(WHAT TO PRODUCE): The listing below is to be given again in full and word for word, without its images.

(SOURCE DATA):
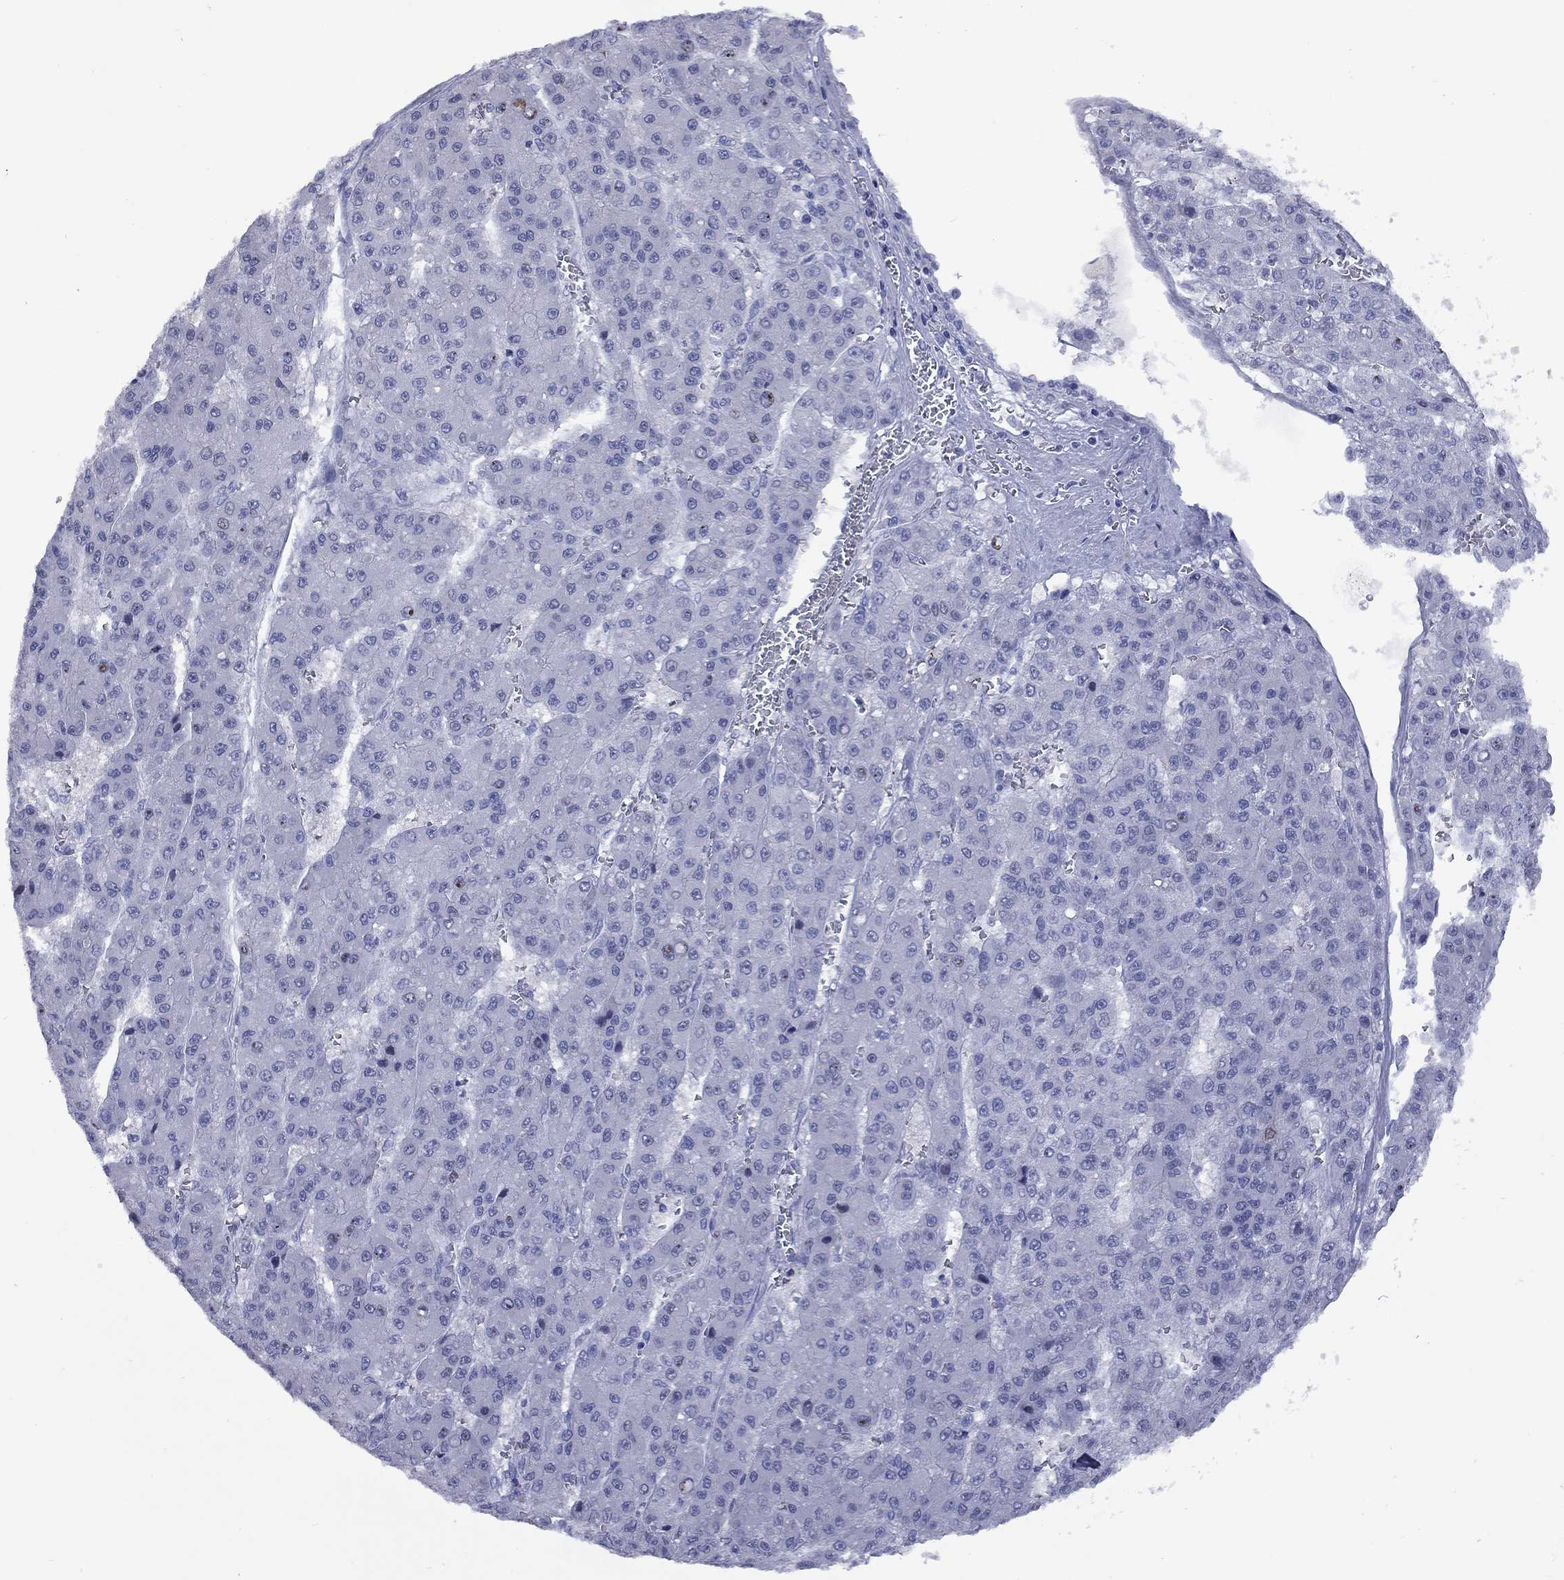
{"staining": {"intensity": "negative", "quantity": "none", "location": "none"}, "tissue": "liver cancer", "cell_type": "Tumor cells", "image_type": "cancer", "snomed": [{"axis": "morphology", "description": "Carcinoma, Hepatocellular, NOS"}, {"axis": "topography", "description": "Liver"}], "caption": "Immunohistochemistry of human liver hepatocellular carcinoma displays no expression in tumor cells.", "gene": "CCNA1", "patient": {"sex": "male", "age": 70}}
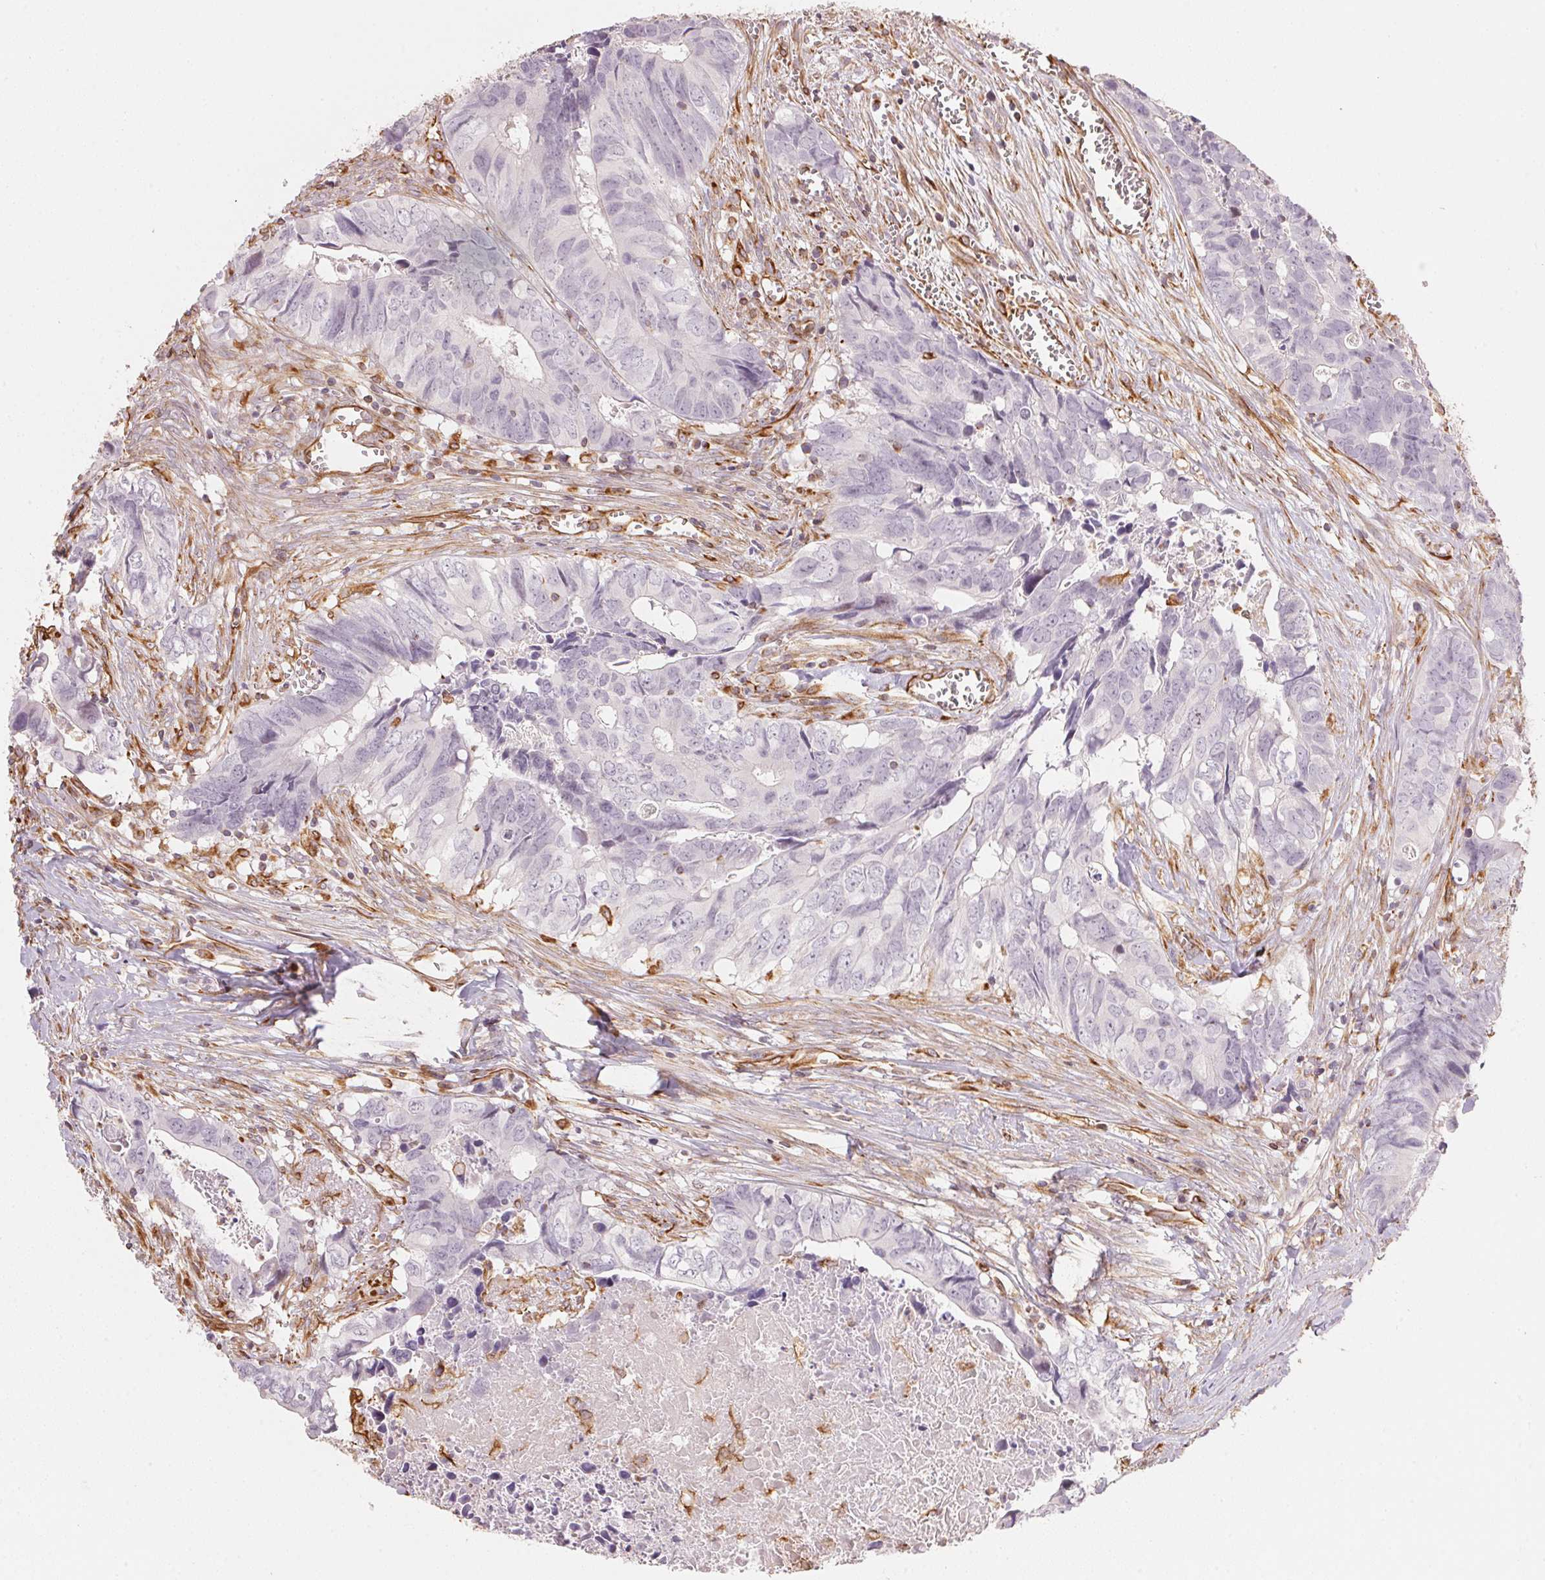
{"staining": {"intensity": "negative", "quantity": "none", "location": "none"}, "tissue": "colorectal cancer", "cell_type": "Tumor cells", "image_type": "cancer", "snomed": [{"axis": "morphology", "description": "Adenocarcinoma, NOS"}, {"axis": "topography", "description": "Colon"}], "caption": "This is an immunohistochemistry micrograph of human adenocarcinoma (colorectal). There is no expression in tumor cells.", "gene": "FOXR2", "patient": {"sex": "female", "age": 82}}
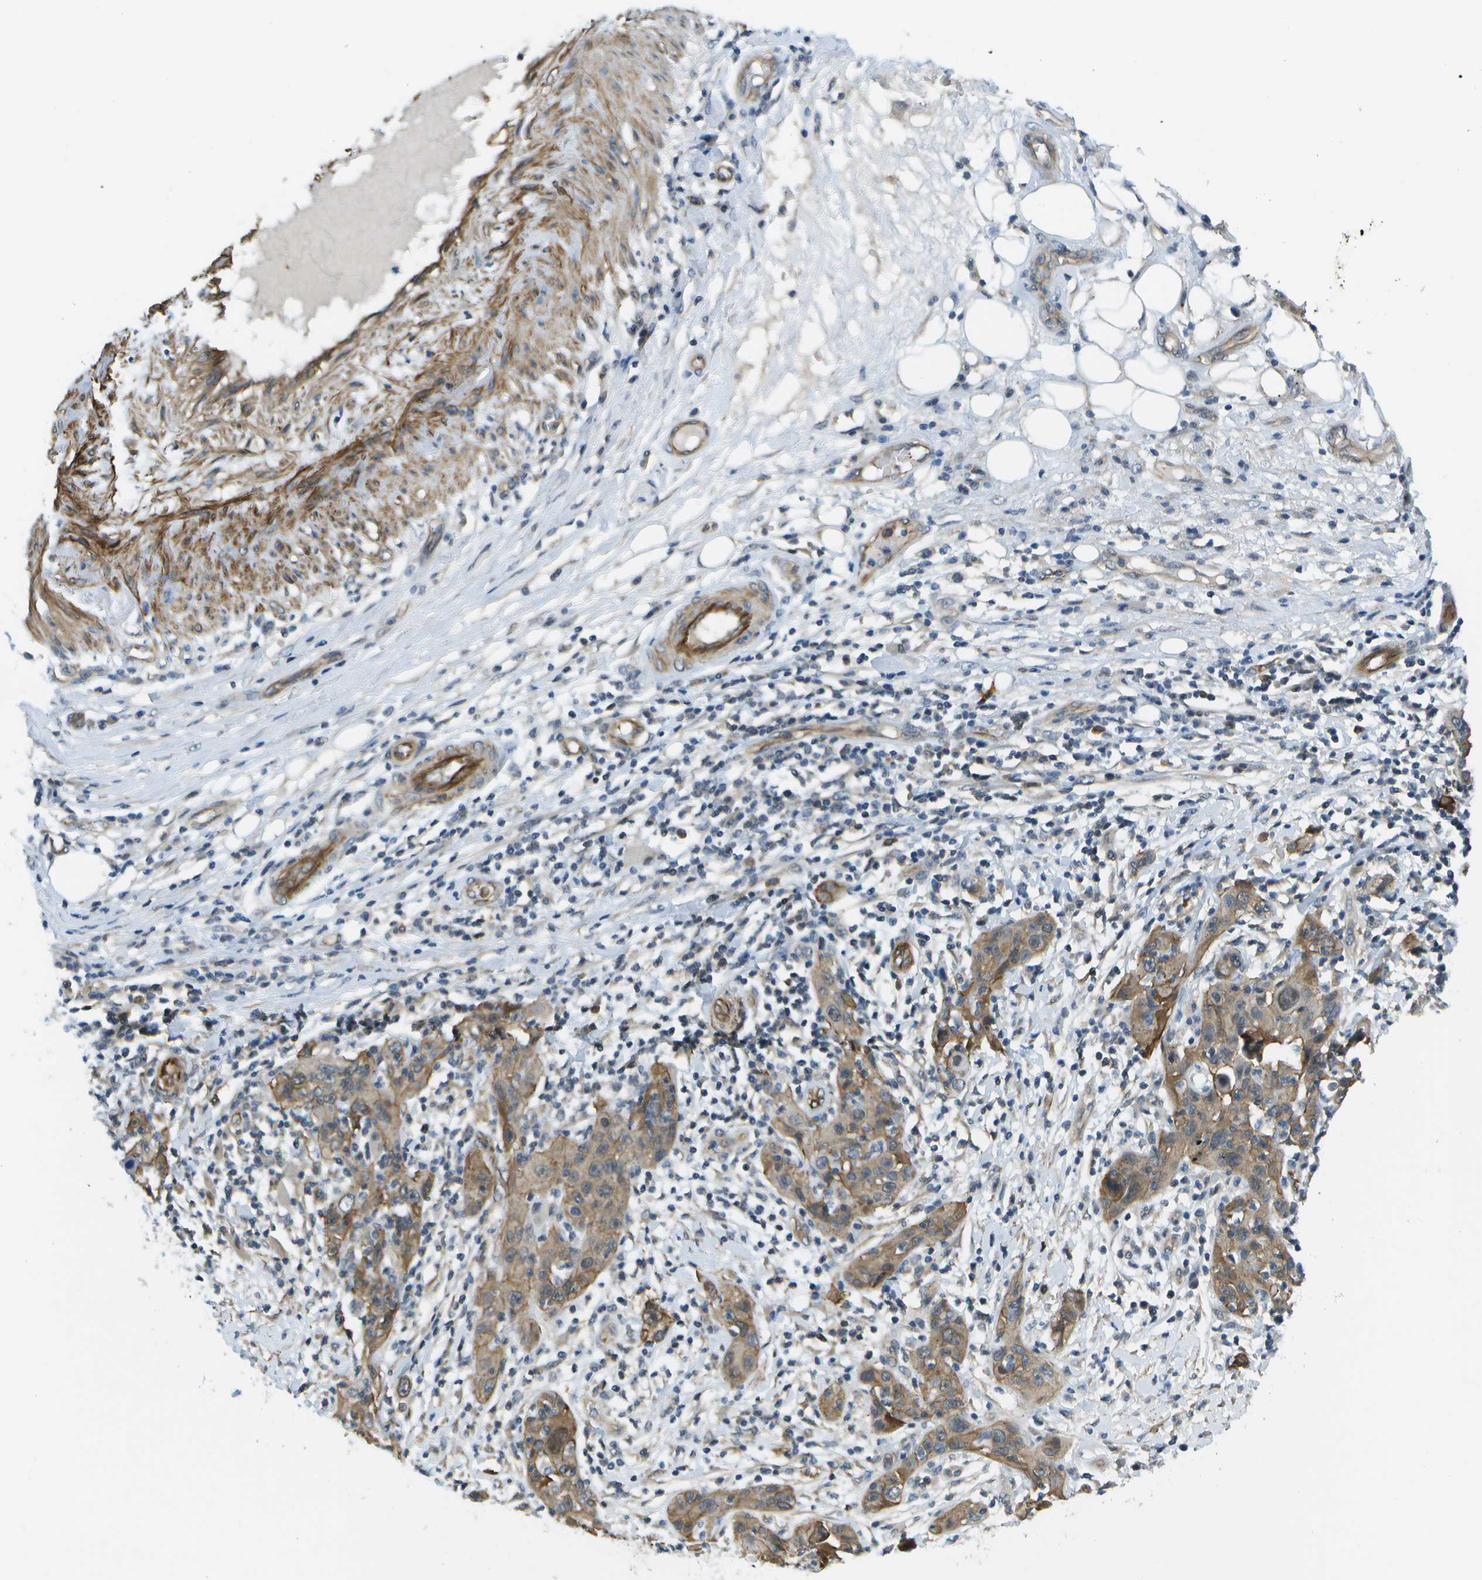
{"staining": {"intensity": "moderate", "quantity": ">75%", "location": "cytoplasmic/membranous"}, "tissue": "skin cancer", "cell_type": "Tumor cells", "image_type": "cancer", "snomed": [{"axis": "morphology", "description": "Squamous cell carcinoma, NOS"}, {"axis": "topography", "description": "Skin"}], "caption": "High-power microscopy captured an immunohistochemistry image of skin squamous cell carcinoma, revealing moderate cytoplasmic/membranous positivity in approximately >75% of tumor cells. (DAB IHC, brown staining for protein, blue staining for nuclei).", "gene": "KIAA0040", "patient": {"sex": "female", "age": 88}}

(SOLUTION BELOW):
{"staining": {"intensity": "negative", "quantity": "none", "location": "none"}, "tissue": "liver cancer", "cell_type": "Tumor cells", "image_type": "cancer", "snomed": [{"axis": "morphology", "description": "Carcinoma, Hepatocellular, NOS"}, {"axis": "topography", "description": "Liver"}], "caption": "Immunohistochemistry of human liver hepatocellular carcinoma displays no expression in tumor cells.", "gene": "CCNA1", "patient": {"sex": "male", "age": 70}}
{"staining": {"intensity": "negative", "quantity": "none", "location": "none"}, "tissue": "colorectal cancer", "cell_type": "Tumor cells", "image_type": "cancer", "snomed": [{"axis": "morphology", "description": "Adenocarcinoma, NOS"}, {"axis": "topography", "description": "Colon"}], "caption": "This is an immunohistochemistry micrograph of human adenocarcinoma (colorectal). There is no expression in tumor cells.", "gene": "FOXR2", "patient": {"sex": "female", "age": 82}}
{"staining": {"intensity": "moderate", "quantity": ">75%", "location": "cytoplasmic/membranous"}, "tissue": "skin cancer", "cell_type": "Tumor cells", "image_type": "cancer", "snomed": [{"axis": "morphology", "description": "Squamous cell carcinoma, NOS"}, {"axis": "topography", "description": "Skin"}], "caption": "High-power microscopy captured an immunohistochemistry image of skin squamous cell carcinoma, revealing moderate cytoplasmic/membranous positivity in approximately >75% of tumor cells. (DAB IHC, brown staining for protein, blue staining for nuclei).", "gene": "KIAA0040", "patient": {"sex": "female", "age": 88}}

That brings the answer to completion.